5.水戸散歩 徳川斉昭ゆかりの地を訪ねて

今回は徳川斉昭ゆかりの地、水戸を散歩しました。
まず、千波湖へ
千波湖は、かつて水戸城の南側の外堀を形成していた大きな湖だったようですが、昭和になって埋めてられて現在の大きさになったようです。
千波湖の畔に徳川斉昭(烈公)と最後の将軍慶喜の銅像がありました。
千波湖から偕楽園へ
偕楽園は、水戸藩主徳川斉昭によって作られた庭園であり、領民と偕(とも)に楽しむ場にすることを望んで名付けられたようです。
偕楽園から常磐神社へ
常磐神社は、徳川光圀と斉昭を祀る神社であり、その境内には斉昭を助け水戸藩の藩政改革に尽力した藤田東湖を祀る東湖神社があります。
常磐神社から水戸東照宮へ
水戸東照宮は、家康の十一男であり、水戸藩の藩祖である頼房が、父家康を祀るために創建した神社です。
水戸東照宮から旧弘道館へ
弘道館は、江戸時代末期に徳川斉昭によって設立された水戸藩校であり、武道の他にも科学や諸学問の教育、研究の場、また水戸学の舞台となったようです。
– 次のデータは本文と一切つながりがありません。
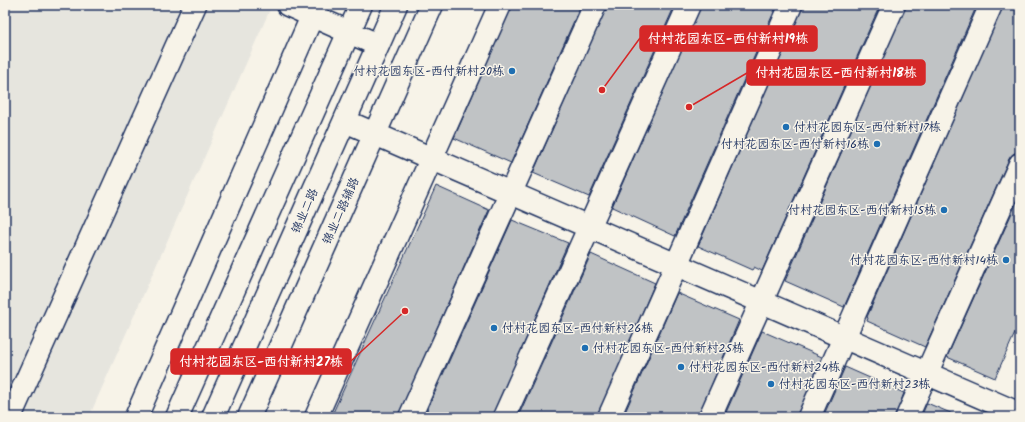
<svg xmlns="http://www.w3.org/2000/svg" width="1025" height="422" font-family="Kalam,'LXGW WenKai TC',sans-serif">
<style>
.built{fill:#e6e5de}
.building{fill:#c0c3c5;stroke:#1b2f5e}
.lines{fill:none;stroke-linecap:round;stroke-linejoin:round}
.minor-casing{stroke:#1b2f5e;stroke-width:25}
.secondary-casing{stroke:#1b2f5e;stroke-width:25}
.minor{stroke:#f7f3e8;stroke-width:22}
.secondary{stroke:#f7f3e8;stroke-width:22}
.poi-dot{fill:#1f6fb2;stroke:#f7f3e8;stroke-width:1.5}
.labels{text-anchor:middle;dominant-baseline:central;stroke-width:3;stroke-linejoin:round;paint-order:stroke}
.poi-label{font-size:12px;fill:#1b2f5e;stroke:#f7f3e8;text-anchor:start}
.street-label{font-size:12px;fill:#1b2f5e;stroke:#f7f3e8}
.leader{fill:none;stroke:#d62828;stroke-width:1.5}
.callout-dot{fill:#d62828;stroke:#f7f3e8;stroke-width:1.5}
.callout{fill:#d62828;stroke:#d62828;stroke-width:1.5}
.callout-label{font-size:13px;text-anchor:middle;font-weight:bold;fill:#fff}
</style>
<rect width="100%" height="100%" fill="#f7f3e8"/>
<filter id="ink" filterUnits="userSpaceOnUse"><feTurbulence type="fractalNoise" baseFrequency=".025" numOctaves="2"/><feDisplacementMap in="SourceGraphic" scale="8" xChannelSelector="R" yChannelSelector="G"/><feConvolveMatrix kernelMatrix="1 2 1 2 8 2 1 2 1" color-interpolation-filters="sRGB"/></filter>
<g filter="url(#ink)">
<!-- built -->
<path class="built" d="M 5,5 L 272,5 L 89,417 L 5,417 Z"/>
<!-- building -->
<g class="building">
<path d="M 512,5 L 581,5 L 511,163 L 454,138 Z"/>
<path d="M 607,5 L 675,5 L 589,197 L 533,173 Z"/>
<path d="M 701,5 L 777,5 L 675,236 L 612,207 Z"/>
<path d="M 803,5 L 880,5 L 762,271 L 754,267 L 752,270 L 698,246 Z"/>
<path d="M 906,5 L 977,5 L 844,307 L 785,281 Z"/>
<path d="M 1003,5 L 1020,5 L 1020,152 L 1013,154 L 1009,159 L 925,347 L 867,321 L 868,318 L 867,317 Z"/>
<path d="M 436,186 L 489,210 L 398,417 L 331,417 Z"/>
<path d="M 1020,195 L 1020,322 L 995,378 L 947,357 Z"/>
<path d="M 512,220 L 568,243 L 492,417 L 424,417 Z"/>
<path d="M 591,254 L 655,283 L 597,417 L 518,417 Z"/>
<path d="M 677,293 L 739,320 L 698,417 L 623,417 Z"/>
<path d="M 762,331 L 822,357 L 797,417 L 724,417 Z"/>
<path d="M 845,367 L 904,393 L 895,417 L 823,417 Z"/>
<path d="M 927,403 L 960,417 L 921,417 Z"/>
</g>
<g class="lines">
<!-- minor casing -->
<g class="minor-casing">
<g id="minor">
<path d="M 288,5 L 378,45"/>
<path d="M 345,121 L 1020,414"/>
<path d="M 10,417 L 195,5"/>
<path d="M 136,417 L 317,5"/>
<path d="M 249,417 L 432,5"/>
<path d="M 316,417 L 500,5"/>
<path d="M 410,417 L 595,5"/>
<path d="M 504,417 L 689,5"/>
<path d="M 609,417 L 791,5"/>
<path d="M 710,417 L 894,5"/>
<path d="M 809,417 L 991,5"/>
<path d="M 907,417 L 1020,164"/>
</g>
</g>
<!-- secondary casing -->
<g class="secondary-casing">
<g id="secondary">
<path d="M 177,417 L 361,5"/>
<path d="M 213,417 L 396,5"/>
</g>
</g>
<!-- minor -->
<use href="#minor" class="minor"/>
<!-- secondary -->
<use href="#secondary" class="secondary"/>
</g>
</g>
<!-- markers -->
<g class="poi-dot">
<circle cx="512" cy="71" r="4"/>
<circle cx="786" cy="127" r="4"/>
<circle cx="877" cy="144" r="4"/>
<circle cx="944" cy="210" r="4"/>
<circle cx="1006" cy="260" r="4"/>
<circle cx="494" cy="328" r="4"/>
<circle cx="585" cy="348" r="4"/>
<circle cx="681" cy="367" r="4"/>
<circle cx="771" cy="384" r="4"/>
</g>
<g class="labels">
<!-- poi labels -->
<g class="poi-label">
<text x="504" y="71" text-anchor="end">付村花园东区-西付新村20栋</text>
<text x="794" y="127">付村花园东区-西付新村17栋</text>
<text x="869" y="144" text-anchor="end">付村花园东区-西付新村16栋</text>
<text x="936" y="210" text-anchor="end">付村花园东区-西付新村15栋</text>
<text x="998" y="260" text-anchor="end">付村花园东区-西付新村14栋</text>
<text x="502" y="328">付村花园东区-西付新村26栋</text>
<text x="593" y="348">付村花园东区-西付新村25栋</text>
<text x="689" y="367">付村花园东区-西付新村24栋</text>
<text x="779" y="384">付村花园东区-西付新村23栋</text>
</g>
<!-- street labels -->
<g class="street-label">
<text transform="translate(305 211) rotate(-66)">锦业二路</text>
<text transform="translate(341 211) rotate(-66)">锦业二路辅路</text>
</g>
</g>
<!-- callouts -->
<path class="leader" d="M602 90L640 38M689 107L747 73M405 311L351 361"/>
<g class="callout-dot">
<circle cx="602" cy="90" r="4"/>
<circle cx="689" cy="107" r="4"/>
<circle cx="405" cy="311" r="4"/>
</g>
<g class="callout">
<rect x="640" y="26" width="177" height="25" rx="4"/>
<rect x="747" y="60" width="178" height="25" rx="4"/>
<rect x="171" y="349" width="180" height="25" rx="4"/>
</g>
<g class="callout-label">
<text x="728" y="43">付村花园东区-西付新村19栋</text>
<text x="836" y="77">付村花园东区-西付新村18栋</text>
<text x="261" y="366">付村花园东区-西付新村27栋</text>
</g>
<!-- margin -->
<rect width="1025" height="422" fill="none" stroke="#f7f3e8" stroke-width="20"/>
<rect x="10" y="10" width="1005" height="402" fill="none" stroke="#1b2f5e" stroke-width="1.5" filter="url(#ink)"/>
</svg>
写真は弘道館の正門です。
弘道館の正庁
正庁の玄関を入ると「尊攘」と書かれた掛け軸があります。安政3年に斉昭の命によって書かれたようです。なお、藤田東湖によって起草された弘道館記には、「尊皇攘夷」の語が用いられているそうです。
旧弘道館から旧水戸彰考館跡へ
水戸彰考館は、江戸時代、2代水戸藩主徳川光圀により、大日本史を編纂するために建てられ、その大日本史は250年の歳月をかけて明治39年に完成しました。彰考とは、「歴史をはっきりさせて、これからの人の歩む道を考える」という意味のようです。
旧水戸彰考館跡から水戸第一高校へ
水戸城の本丸跡に建てられた水戸第一高校の敷地には、薬医門があります。この薬医門は水戸城の唯一現存する建築物です。
水戸第一高校から藤田東湖生誕の地へ
東湖の号は、千波湖を東に望むこの地で生まれたことに因むようです。
水戸藩9代藩主斉昭は、弘道館や偕楽園を開設するとともに藩政改革を行い、黒船が来航すると海防参与として幕府に関わり、攘夷論を主張して開国論の井伊直弼との対立により水戸城に永蟄居となりました。そして、桜田門外の変で井伊直弼が命を落とした5ヶ月後に水戸で急逝しました。
維新の魁となった烈公斉昭は、幕末を荒々しく生き抜く反面、梅を愛した人物だったのですね。
これで徳川斉昭ゆかりの地を訪ねる水戸散歩を終わります。